Between expertise and politics: doubt, withdrawal, and political life in contemporary Romania

Lately, I would say the most important one is probably freedom. And I say “lately” because I think the content of that concern, or at least its focus, has changed quite a bit over the past few years.

To explain that, you need to know something about me. My area of research, and more broadly my political interests, were for a long time focused on ethnic politics. That was the subject of my BA thesis, my MA thesis, my PhD thesis, and most of my publications. And this developed for a simple reason: I am a member of the Hungarian minority in Romania.

So when I speak about my political socialisation, I mean the period that came after those early memories of politics I mentioned before, that is, the time after the regime change in Romania, the 1990s and then the 2000s. I came of age politically in the late 1990s, when I was in high school. That was a period of democratisation and liberalisation, full of hope. There was a widespread sense that the country would finally develop in a good direction, that we would live in freedom, in prosperity, in a democratic system, and that the situation of Hungarians and other minorities would also be settled in a fairer way.

The late 1980s had been marked by severe repression and the curtailment of minority rights, and of course not only minority rights, but many other fundamental things as well. So I grew up in that context.

I actually ended up studying political science more or less by chance. I had not necessarily planned to become a political scientist. But then, right before Romania’s accession to the EU, I got a new impulse. At that time everything still seemed hopeful. I thought things would improve, that perhaps I could make a contribution, and that the country would become better.

But first and foremost, I was preoccupied by the situation of the Hungarian minority, because it seemed deeply unfair to me in many respects, there was discrimination and many other problems. Looking back, I can see that some of my views were quite naive. I would also say that I was more nationalistic then than I am now.

Over time, though, those concerns slowly shifted. My focus became more and more universalistic. What had started as a rather particularistic agenda, one that, as a young man, I hoped I might contribute to, gradually broadened.

That does not mean I no longer care about the situation of Hungarians in Romania. I still do. My children attend Hungarian-language schools, and it is very important to me that this can continue, that our rights are not rolled back, and that there is no backsliding in that area.

But in the meantime, the broader experience of democratic backsliding, not only in Romania, though that too, but especially in Hungary, began to push me away from a narrower minority focus and made me much more sensitive to universal issues.

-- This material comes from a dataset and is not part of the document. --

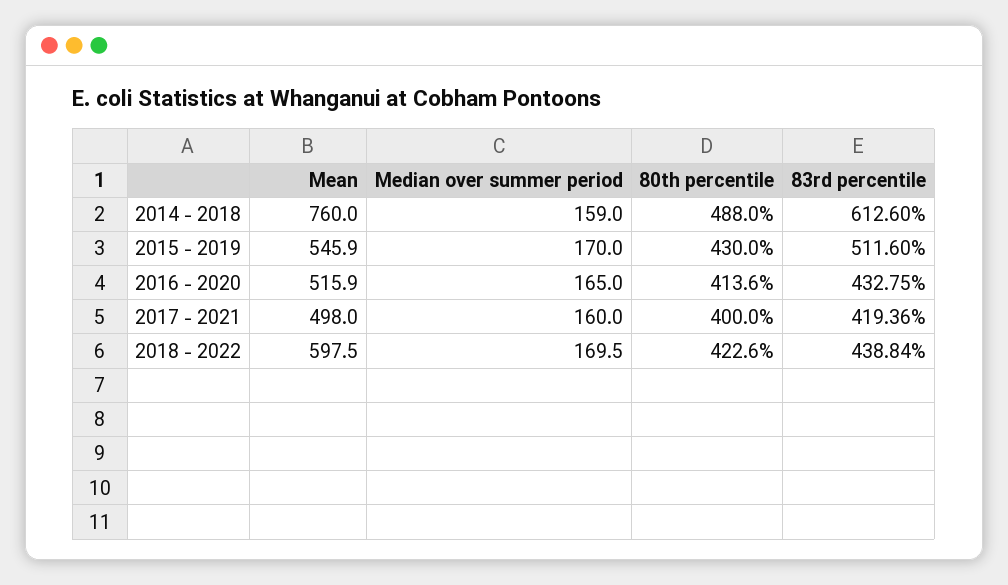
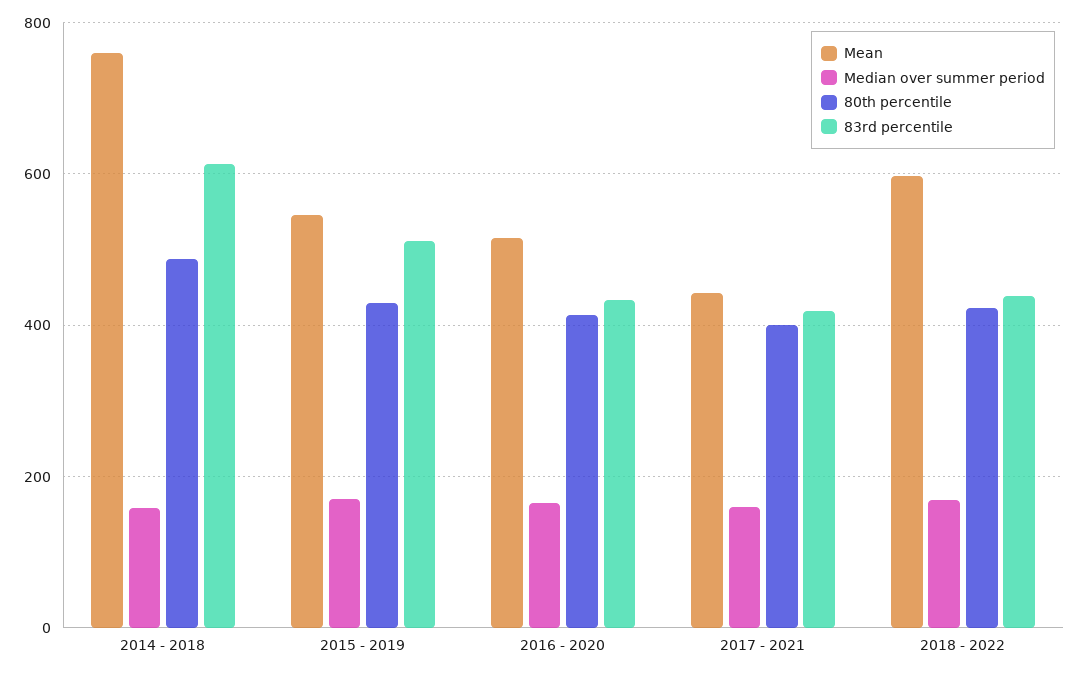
Mean, 2017 - 2021: 498 -> 440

That is why I say freedom. In the end, I think that is what the whole paradigm of rights, human rights, and also minority rights as a subfield, boils down to.

There is, of course, another major issue, and that is equality. You mentioned Tamas, and we often have very interesting debates about which is more important: freedom or equality. He, as a sociologist, tends to say that equality is more important. I, as a political scientist, am more inclined to say that freedom is more important. At least subjectively, for me, freedom comes first.

That said, I also agree that the structural inequalities in our country, and in other countries that I know at least a little about, are not only annoying, but deeply worrying. And I do not think they are decreasing. On the contrary, they seem to be increasing, and that is not good.